++++ Records shown

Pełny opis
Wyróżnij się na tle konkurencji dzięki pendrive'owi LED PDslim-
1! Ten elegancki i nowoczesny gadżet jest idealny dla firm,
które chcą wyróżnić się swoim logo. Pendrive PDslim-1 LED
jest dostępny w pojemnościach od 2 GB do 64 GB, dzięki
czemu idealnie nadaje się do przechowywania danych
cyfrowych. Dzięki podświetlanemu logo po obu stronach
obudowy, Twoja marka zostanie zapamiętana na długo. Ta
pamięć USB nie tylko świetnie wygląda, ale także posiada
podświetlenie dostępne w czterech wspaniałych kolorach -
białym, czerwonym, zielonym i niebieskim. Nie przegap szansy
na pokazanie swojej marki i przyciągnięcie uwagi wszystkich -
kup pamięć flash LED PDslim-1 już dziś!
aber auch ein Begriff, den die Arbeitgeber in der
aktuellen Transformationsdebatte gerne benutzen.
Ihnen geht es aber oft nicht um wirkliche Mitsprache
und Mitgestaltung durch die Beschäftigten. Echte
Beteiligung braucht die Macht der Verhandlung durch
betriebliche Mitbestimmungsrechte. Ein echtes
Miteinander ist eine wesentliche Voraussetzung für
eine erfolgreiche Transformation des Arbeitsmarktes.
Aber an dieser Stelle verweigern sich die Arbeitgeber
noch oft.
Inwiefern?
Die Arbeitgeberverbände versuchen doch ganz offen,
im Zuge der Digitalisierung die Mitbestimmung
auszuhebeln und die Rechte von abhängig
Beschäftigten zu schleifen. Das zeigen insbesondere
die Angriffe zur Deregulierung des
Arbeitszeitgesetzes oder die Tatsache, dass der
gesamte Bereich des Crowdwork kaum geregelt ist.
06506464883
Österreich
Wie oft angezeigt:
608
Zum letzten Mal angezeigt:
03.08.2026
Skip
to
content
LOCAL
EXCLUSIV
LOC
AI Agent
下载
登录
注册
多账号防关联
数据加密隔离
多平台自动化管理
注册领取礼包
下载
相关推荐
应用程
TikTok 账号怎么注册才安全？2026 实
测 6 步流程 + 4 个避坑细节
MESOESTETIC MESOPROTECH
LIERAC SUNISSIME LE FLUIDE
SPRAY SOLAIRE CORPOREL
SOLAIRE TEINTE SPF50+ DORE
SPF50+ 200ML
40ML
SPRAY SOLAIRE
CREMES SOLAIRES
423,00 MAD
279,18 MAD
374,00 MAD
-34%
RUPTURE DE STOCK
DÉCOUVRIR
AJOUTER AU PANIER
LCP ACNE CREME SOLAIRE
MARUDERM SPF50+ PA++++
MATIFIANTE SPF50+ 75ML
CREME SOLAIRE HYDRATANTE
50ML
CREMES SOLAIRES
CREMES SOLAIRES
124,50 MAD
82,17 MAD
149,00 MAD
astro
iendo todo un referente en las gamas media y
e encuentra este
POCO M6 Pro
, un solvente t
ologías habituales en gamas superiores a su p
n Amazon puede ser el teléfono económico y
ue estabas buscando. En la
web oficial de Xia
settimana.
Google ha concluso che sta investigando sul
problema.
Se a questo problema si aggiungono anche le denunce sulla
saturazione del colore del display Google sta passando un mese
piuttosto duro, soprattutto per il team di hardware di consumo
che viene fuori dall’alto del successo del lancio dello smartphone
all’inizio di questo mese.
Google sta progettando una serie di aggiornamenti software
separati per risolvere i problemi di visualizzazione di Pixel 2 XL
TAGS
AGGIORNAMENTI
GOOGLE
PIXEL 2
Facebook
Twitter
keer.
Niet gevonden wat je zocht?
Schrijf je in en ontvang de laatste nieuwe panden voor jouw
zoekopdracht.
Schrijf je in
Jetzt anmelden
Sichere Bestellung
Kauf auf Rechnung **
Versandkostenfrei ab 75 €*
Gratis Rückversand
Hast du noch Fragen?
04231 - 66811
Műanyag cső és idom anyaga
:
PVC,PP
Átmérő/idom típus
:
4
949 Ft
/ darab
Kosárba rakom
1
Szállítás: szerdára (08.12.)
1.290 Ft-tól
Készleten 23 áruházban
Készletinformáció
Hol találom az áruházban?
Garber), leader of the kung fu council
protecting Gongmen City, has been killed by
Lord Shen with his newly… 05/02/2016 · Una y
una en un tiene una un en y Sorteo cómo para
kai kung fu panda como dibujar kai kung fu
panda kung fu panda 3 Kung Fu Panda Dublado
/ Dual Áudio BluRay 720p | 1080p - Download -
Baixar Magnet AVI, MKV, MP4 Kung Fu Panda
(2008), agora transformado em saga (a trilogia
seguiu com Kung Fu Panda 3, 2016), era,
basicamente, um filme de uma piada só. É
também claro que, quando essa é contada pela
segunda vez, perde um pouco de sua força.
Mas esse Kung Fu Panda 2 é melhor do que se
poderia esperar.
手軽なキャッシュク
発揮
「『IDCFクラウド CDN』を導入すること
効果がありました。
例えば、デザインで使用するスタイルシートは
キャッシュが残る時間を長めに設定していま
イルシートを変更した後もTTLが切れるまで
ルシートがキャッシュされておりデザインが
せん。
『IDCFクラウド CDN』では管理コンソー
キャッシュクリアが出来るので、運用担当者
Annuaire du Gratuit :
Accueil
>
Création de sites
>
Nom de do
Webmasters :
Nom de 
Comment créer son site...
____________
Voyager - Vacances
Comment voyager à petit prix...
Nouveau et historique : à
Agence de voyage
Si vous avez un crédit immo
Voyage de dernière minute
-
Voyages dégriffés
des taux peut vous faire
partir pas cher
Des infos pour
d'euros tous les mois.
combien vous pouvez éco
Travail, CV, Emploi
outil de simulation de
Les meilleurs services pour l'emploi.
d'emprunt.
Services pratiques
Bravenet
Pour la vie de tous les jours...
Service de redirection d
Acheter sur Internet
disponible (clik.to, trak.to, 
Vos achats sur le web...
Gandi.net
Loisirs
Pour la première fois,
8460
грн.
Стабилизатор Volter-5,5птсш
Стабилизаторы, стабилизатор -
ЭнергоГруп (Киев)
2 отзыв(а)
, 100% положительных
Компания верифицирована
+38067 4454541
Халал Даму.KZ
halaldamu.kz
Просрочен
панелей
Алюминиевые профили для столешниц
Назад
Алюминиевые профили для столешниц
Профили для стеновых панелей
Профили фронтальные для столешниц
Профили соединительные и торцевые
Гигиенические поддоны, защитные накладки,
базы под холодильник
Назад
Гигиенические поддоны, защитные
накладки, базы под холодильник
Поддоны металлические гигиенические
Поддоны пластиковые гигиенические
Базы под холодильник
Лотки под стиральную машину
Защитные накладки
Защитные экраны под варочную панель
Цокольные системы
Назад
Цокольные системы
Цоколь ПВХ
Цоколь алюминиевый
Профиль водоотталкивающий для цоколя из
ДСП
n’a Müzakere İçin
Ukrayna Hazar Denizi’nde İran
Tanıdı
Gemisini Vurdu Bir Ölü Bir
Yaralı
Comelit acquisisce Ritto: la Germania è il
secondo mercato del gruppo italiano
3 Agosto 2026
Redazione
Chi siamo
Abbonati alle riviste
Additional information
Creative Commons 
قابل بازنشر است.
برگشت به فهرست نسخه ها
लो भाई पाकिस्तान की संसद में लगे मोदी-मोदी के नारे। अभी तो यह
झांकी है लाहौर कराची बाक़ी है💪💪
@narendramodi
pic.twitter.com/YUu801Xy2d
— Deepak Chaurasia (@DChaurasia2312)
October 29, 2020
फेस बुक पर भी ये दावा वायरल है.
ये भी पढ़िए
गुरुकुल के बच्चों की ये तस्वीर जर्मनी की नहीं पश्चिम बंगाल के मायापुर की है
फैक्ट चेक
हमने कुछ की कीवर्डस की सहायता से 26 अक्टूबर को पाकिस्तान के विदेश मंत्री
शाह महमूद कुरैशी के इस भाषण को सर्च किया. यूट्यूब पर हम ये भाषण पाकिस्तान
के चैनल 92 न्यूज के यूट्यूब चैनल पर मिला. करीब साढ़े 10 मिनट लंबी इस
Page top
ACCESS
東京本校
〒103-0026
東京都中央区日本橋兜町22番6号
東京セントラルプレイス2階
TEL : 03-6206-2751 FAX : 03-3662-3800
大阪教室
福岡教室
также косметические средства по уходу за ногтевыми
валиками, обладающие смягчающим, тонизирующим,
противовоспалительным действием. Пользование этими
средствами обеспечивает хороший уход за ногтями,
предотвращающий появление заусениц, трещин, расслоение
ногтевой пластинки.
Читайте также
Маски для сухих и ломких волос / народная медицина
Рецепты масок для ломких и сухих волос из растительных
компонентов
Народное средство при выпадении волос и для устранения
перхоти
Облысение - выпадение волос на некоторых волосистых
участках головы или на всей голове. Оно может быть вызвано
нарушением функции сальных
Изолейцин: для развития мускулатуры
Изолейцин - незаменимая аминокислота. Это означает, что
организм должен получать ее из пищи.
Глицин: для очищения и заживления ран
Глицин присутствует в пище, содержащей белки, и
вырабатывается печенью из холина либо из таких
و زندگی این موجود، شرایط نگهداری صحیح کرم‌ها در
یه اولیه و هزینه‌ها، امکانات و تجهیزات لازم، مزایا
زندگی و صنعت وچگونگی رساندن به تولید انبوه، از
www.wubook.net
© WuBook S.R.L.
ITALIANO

++++++++

Go through the preceding material and copy each line that has the word "logo".

które chcą wyróżnić się swoim logo. Pendrive PDslim-1 LED
cyfrowych. Dzięki podświetlanemu logo po obu stronach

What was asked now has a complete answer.